=== Section Start ===
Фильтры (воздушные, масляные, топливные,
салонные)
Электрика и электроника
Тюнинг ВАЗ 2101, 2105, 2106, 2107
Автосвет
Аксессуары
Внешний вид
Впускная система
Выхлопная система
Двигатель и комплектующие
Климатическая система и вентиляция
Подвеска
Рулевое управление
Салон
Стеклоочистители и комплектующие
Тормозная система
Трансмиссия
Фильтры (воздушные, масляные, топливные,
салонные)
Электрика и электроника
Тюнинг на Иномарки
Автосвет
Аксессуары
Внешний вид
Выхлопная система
=== Section End ===
Reproduce every line of the listing verbatim, in its original order.

Solution to this problem
Фильтры (воздушные, масляные, топливные,
салонные)
Электрика и электроника
Тюнинг ВАЗ 2101, 2105, 2106, 2107
Автосвет
Аксессуары
Внешний вид
Впускная система
Выхлопная система
Двигатель и комплектующие
Климатическая система и вентиляция
Подвеска
Рулевое управление
Салон
Стеклоочистители и комплектующие
Тормозная система
Трансмиссия
Фильтры (воздушные, масляные, топливные,
салонные)
Электрика и электроника
Тюнинг на Иномарки
Автосвет
Аксессуары
Внешний вид
Выхлопная система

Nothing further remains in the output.